Not that a lack of training is fully to blame here. Reene Good's killer has decades of experience. The incompetence seems to come from a culture of carelessness and vindictiveness. Things like Vice President JD Vance telling agents that they have "absolute immunity" (which isn't actually true, as states could still prosecute). What Vance was saying there is that the federal government will not investigate itself. That gives federal officers more confidence to not worry about exactly what our laws say, as they'll be protected by the federal government instead of what we've typically had in our country, which is a largely independent set of agencies that will spin up a special investigation that has wide latitude to follow the facts, independent of political pressures. Without agency independence, trust in the federal government will erode.

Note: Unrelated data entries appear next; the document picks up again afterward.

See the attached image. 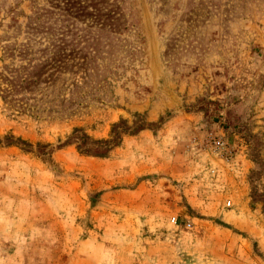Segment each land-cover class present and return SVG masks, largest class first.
<instances>
[{"label": "rangeland", "instance_id": "obj_1", "mask_svg": "<svg viewBox=\"0 0 264 264\" xmlns=\"http://www.w3.org/2000/svg\"><path fill=\"white\" fill-rule=\"evenodd\" d=\"M0 141V264H264V0H0Z\"/></svg>", "mask_w": 264, "mask_h": 264}, {"label": "trees", "instance_id": "obj_2", "mask_svg": "<svg viewBox=\"0 0 264 264\" xmlns=\"http://www.w3.org/2000/svg\"><path fill=\"white\" fill-rule=\"evenodd\" d=\"M120 125H123V123L121 122L119 126L117 124L113 125L111 138L106 140H93L87 137L86 135H78L77 137H75L77 138L78 141L77 149L80 151V153L87 154L94 152L99 155H103L105 154V152L107 153L112 151L121 143V136L124 135L127 131V129H122L121 131H117V128L120 127ZM5 140L8 141L7 146H16V147L19 146V148L23 152H27V153L32 152L31 145L28 143L19 140L14 141L13 137L6 138Z\"/></svg>", "mask_w": 264, "mask_h": 264}, {"label": "built area", "instance_id": "obj_3", "mask_svg": "<svg viewBox=\"0 0 264 264\" xmlns=\"http://www.w3.org/2000/svg\"><path fill=\"white\" fill-rule=\"evenodd\" d=\"M208 143L210 144V146H212L213 149L217 150L220 153H227L228 152L226 142L224 141V139L222 137L210 135L208 137ZM171 222L176 223L177 222L176 218L173 217L171 219ZM184 227L185 228H191L192 223L189 221H186V224L184 225Z\"/></svg>", "mask_w": 264, "mask_h": 264}]
</instances>
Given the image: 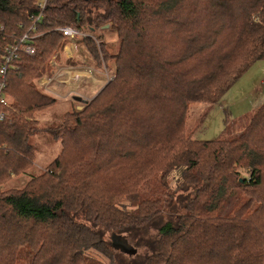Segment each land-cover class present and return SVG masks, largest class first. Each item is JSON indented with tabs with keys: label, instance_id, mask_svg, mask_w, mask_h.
Returning <instances> with one entry per match:
<instances>
[{
	"label": "trees",
	"instance_id": "1",
	"mask_svg": "<svg viewBox=\"0 0 264 264\" xmlns=\"http://www.w3.org/2000/svg\"><path fill=\"white\" fill-rule=\"evenodd\" d=\"M41 1L0 0V61L24 34H40L37 54H19L8 73L0 264H264V103L237 137L187 131L191 103L211 109L264 60V0H47L35 23ZM106 25L119 38L117 53L103 50L114 79L84 109L39 128L37 113L57 98L34 79L67 39L57 28ZM83 40L100 65L92 37ZM40 130L61 142L59 154L2 189L33 169Z\"/></svg>",
	"mask_w": 264,
	"mask_h": 264
},
{
	"label": "rangeland",
	"instance_id": "2",
	"mask_svg": "<svg viewBox=\"0 0 264 264\" xmlns=\"http://www.w3.org/2000/svg\"><path fill=\"white\" fill-rule=\"evenodd\" d=\"M102 9H94V11ZM108 26L106 30L98 29L93 33L92 48L100 55V62L94 59L92 50L83 38L63 39L58 52L54 53L48 63L50 71L34 79L37 89L45 94L56 97V104L37 113L39 128L45 130L60 124L68 110H82L93 100L100 90L115 77V59L105 60L104 49L117 53L119 38ZM53 81L46 86L45 80ZM61 94L56 95L53 92ZM65 96V97H64ZM81 97V99L77 98ZM12 99L10 98V101ZM264 103V60L257 61L229 89L223 99L209 109L204 103H191L187 117V131L197 140L229 139L239 136L250 122L257 108ZM206 115L203 123L202 117ZM43 130L31 138L38 148L37 158L32 170L26 175L16 177L14 184L2 186H23L32 175L44 171L59 154L62 146L59 140ZM242 176L247 170L240 169ZM147 195H152L147 193ZM88 255L103 263L107 259L97 251L89 250Z\"/></svg>",
	"mask_w": 264,
	"mask_h": 264
},
{
	"label": "built area",
	"instance_id": "3",
	"mask_svg": "<svg viewBox=\"0 0 264 264\" xmlns=\"http://www.w3.org/2000/svg\"><path fill=\"white\" fill-rule=\"evenodd\" d=\"M47 0H42L39 2V7L41 9L39 16L35 19V23L38 20H41L44 9L46 6ZM33 31L37 30L35 26H33ZM58 31L62 32L64 36L67 38L73 39V38H85V37H92V33H88L85 31H82L76 27L66 26V27H59L57 28ZM40 34H30L27 32L24 34L20 40L19 43L16 45H12L7 48V53L5 56H3V59L0 61V121H3L8 118L10 115L9 110L7 109L10 103V97L6 93L7 88V79H8V73L9 69L12 66L13 61L17 58V56L21 53H24L29 56H33L37 54V48L32 44L33 40L37 38ZM94 39V38H93ZM53 80H45V85L48 86ZM50 92L55 93L58 96L59 93L54 92L49 89ZM65 97V96H64ZM83 100V98L81 97Z\"/></svg>",
	"mask_w": 264,
	"mask_h": 264
},
{
	"label": "water",
	"instance_id": "4",
	"mask_svg": "<svg viewBox=\"0 0 264 264\" xmlns=\"http://www.w3.org/2000/svg\"><path fill=\"white\" fill-rule=\"evenodd\" d=\"M77 99H80V98L78 97ZM113 240H114V246L115 247L121 248L123 251L128 252V253H134L135 252V250L129 246L127 240L124 237L114 236Z\"/></svg>",
	"mask_w": 264,
	"mask_h": 264
}]
</instances>
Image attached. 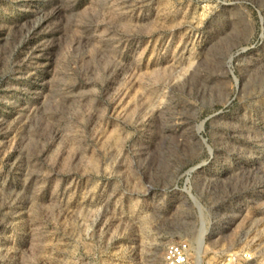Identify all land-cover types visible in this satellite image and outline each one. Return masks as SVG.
<instances>
[{
    "label": "rangeland",
    "instance_id": "obj_1",
    "mask_svg": "<svg viewBox=\"0 0 264 264\" xmlns=\"http://www.w3.org/2000/svg\"><path fill=\"white\" fill-rule=\"evenodd\" d=\"M264 264V0H0V264Z\"/></svg>",
    "mask_w": 264,
    "mask_h": 264
},
{
    "label": "built area",
    "instance_id": "obj_2",
    "mask_svg": "<svg viewBox=\"0 0 264 264\" xmlns=\"http://www.w3.org/2000/svg\"><path fill=\"white\" fill-rule=\"evenodd\" d=\"M248 251H233L226 254L216 264H240L242 261L250 260ZM165 264H192L191 246L188 242H172L168 244L164 252Z\"/></svg>",
    "mask_w": 264,
    "mask_h": 264
}]
</instances>
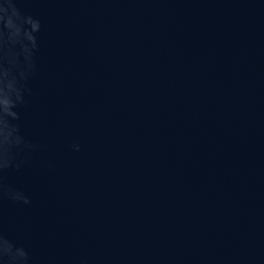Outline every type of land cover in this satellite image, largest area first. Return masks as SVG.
Segmentation results:
<instances>
[{"label": "water", "instance_id": "obj_1", "mask_svg": "<svg viewBox=\"0 0 264 264\" xmlns=\"http://www.w3.org/2000/svg\"><path fill=\"white\" fill-rule=\"evenodd\" d=\"M0 264H264V0H0Z\"/></svg>", "mask_w": 264, "mask_h": 264}]
</instances>
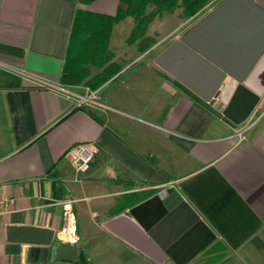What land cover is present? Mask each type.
<instances>
[{
    "label": "crops",
    "instance_id": "crops-1",
    "mask_svg": "<svg viewBox=\"0 0 264 264\" xmlns=\"http://www.w3.org/2000/svg\"><path fill=\"white\" fill-rule=\"evenodd\" d=\"M126 1L0 0V264H81L7 239L8 227H35L63 243L64 201L72 202L88 264H264V94L236 126L200 98L214 72L178 59L176 78L155 64L227 0H209L190 19L180 6L157 13L148 4V42L129 39L135 13ZM77 12L127 16L108 43L104 74L115 72L95 91L61 83ZM158 33L165 35L154 40ZM262 33L256 14L233 4L194 42L228 68L248 58ZM102 71L90 67L91 76ZM259 116L239 141L238 128ZM79 145L97 148L84 174L67 157ZM166 190L213 238L195 231L182 239L192 216L180 207L164 213Z\"/></svg>",
    "mask_w": 264,
    "mask_h": 264
},
{
    "label": "water",
    "instance_id": "water-1",
    "mask_svg": "<svg viewBox=\"0 0 264 264\" xmlns=\"http://www.w3.org/2000/svg\"><path fill=\"white\" fill-rule=\"evenodd\" d=\"M233 4L242 5L247 10L255 13L263 28V33L258 36L256 47L243 63L227 68L223 65L221 58L211 55L210 52L203 49V43L200 41L195 43L194 40L214 16ZM178 59L196 63L198 68L209 71L212 75L214 72V83L212 77L208 94L200 95V98L206 103L212 102L213 107L234 125L238 126L244 123L264 94V0H227L222 7L194 24L186 33L180 35L173 44L156 58L155 64L178 78L176 73L171 70ZM261 72L263 75H261ZM259 75H261V78L257 79ZM167 195L169 196L165 200L167 207L164 213L173 207H180L187 210L192 216L191 228L185 230L184 234L181 235L182 239L195 231L209 234L213 238L206 224L200 220L177 193L173 190H166L159 197L163 198ZM6 232L7 239L12 242L45 247H50L53 244L54 231L52 230L35 227H8ZM55 259L58 262L77 263V245L58 244Z\"/></svg>",
    "mask_w": 264,
    "mask_h": 264
},
{
    "label": "trees",
    "instance_id": "trees-1",
    "mask_svg": "<svg viewBox=\"0 0 264 264\" xmlns=\"http://www.w3.org/2000/svg\"><path fill=\"white\" fill-rule=\"evenodd\" d=\"M209 0H129L126 1V12L135 13L131 16L135 27L129 39L150 41L145 38V29L155 18V15H145L148 4L156 7V12L171 11L180 6L186 19L192 18L201 11ZM124 14L116 18H102L86 12H77L70 32L67 53L63 63L61 83L63 85L89 87L92 91L97 90L107 82L108 77L115 70H110L109 76L104 74L110 68L108 64V43L115 23L126 19ZM90 67L103 68V74L90 75ZM58 243H53L49 250L54 258ZM77 253L81 264H88L83 259V250L77 247Z\"/></svg>",
    "mask_w": 264,
    "mask_h": 264
},
{
    "label": "built area",
    "instance_id": "built-area-1",
    "mask_svg": "<svg viewBox=\"0 0 264 264\" xmlns=\"http://www.w3.org/2000/svg\"><path fill=\"white\" fill-rule=\"evenodd\" d=\"M95 96L93 95L91 98L83 97L81 98V102H87V101H94ZM261 116L256 118L255 120L251 121V124L247 126L245 129H239L236 132V137L239 141L245 140L244 131L249 128L250 126L255 125V123L260 119ZM248 125V124H247ZM97 153L96 147H89L84 145L76 146L67 152V157L72 163L76 173L78 174H84L88 168L89 163L91 162L93 156ZM63 208V222L64 225L62 229L60 230V236L63 243H67L70 245H78V236L76 231V220H75V214L72 207L71 201H64L62 204Z\"/></svg>",
    "mask_w": 264,
    "mask_h": 264
},
{
    "label": "flooded vegetation",
    "instance_id": "flooded-vegetation-1",
    "mask_svg": "<svg viewBox=\"0 0 264 264\" xmlns=\"http://www.w3.org/2000/svg\"><path fill=\"white\" fill-rule=\"evenodd\" d=\"M248 124V125H247ZM247 124H243L240 128H238V130L239 129H245L247 126H249V124H251V122H249V123H247ZM254 127V125L253 126H250L249 128H247L245 131H244V135H245V137H246V135H247V133L252 129ZM237 130V131H238Z\"/></svg>",
    "mask_w": 264,
    "mask_h": 264
},
{
    "label": "rangeland",
    "instance_id": "rangeland-1",
    "mask_svg": "<svg viewBox=\"0 0 264 264\" xmlns=\"http://www.w3.org/2000/svg\"><path fill=\"white\" fill-rule=\"evenodd\" d=\"M116 35H119L118 32H116ZM164 35H165V34H162V33L155 34V37H154L153 39H154V40H156V39L159 40V39H161L162 37H164ZM165 44H166V43H165ZM165 44H164V45H165ZM164 45H162V46L160 47V49H161ZM87 88L90 89L89 87H87ZM90 90L92 91V89H90Z\"/></svg>",
    "mask_w": 264,
    "mask_h": 264
}]
</instances>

The vindictiveness comes from people like Steven Miller, Trump's Deputy Chief of Staff, setting quotas of 3,000 arrests a day. That sort of quota system leads to US citizens being swept up, thanks to the Supreme Court saying it's fine to target people simply because of their race or accent. But even with careful targeting of immigrants, there simply aren't that many violent immigrants floating around in our country. In fact, studies often find that immigrants are less likely to commit crimes, presumably because they don't want to get tangled up in the legal system because of their immigration status.

In addition to the massive expansion of ICE operations, the federal government has shown that it is willing to engage in blatant lying, such as Homeland Secretary Kristi Noem saying Alex Pretti was there to "perpetuate violence" and Greg Bovino, a border patrol commander who (rightfully) was demoted after all this madness, saying Pretti was there to "massacre law enforcement", or the White House social media team altering a civil rights attorney's face in photos after she had been arrested to make it look like she was crying when she was was not.

How are we to trust the federal government when we can see with our own eyes that they are lying? It's trite, but it brings to mind the quote from George Orwell's book, 1984: "The party told you to reject the evidence of your eyes and ears. It was their final, most essential command."

They are even going after journalists now. Today, they arrested journalist Don Lemon, who was at a protest to report on it, not participate. Last summer in LA, an Australian journalist was shot by rubber bullets. And recently, the FBI raided another journalist's house.

These are not normal times. We have professors who study fascism leaving the US because of what is happening.

So for all of that (and more), I'm joining today's national shutdown in hopes that an economic jolt can wake Congress up to finally stop the encroaching authoritarianism that they're allowing to fester in our nation.